ASSIGNMENT —
Without the pictures, set down every record below exactly as it reads.

EXTRACTED RECORDS below:

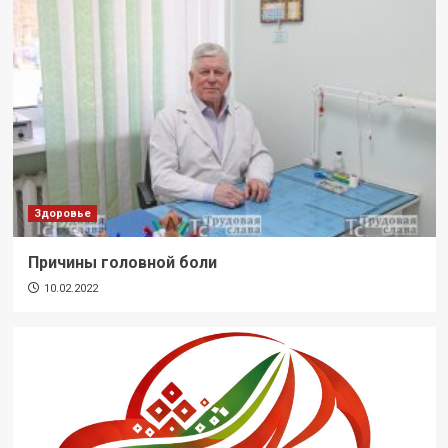
Здоровье
Причины головной боли
10.02.2022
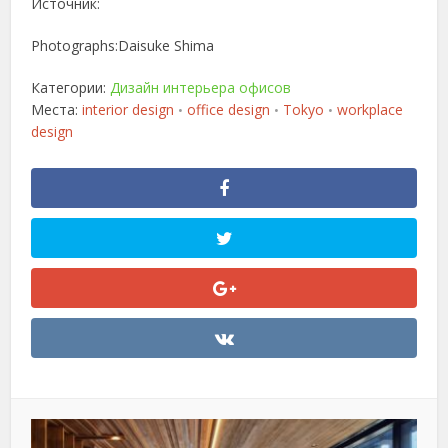
Источник:
Photographs:Daisuke Shima
Категории:
Дизайн интерьера офисов
Места:
interior design
office design
Tokyo
workplace
•
•
•
design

End of EXTRACTED RECORDS.

SOLUTION —
Здоровье
Причины головной боли
10.02.2022
Источник:
Photographs:Daisuke Shima
Категории:
Дизайн интерьера офисов
Места:
interior design
office design
Tokyo
workplace
•
•
•
design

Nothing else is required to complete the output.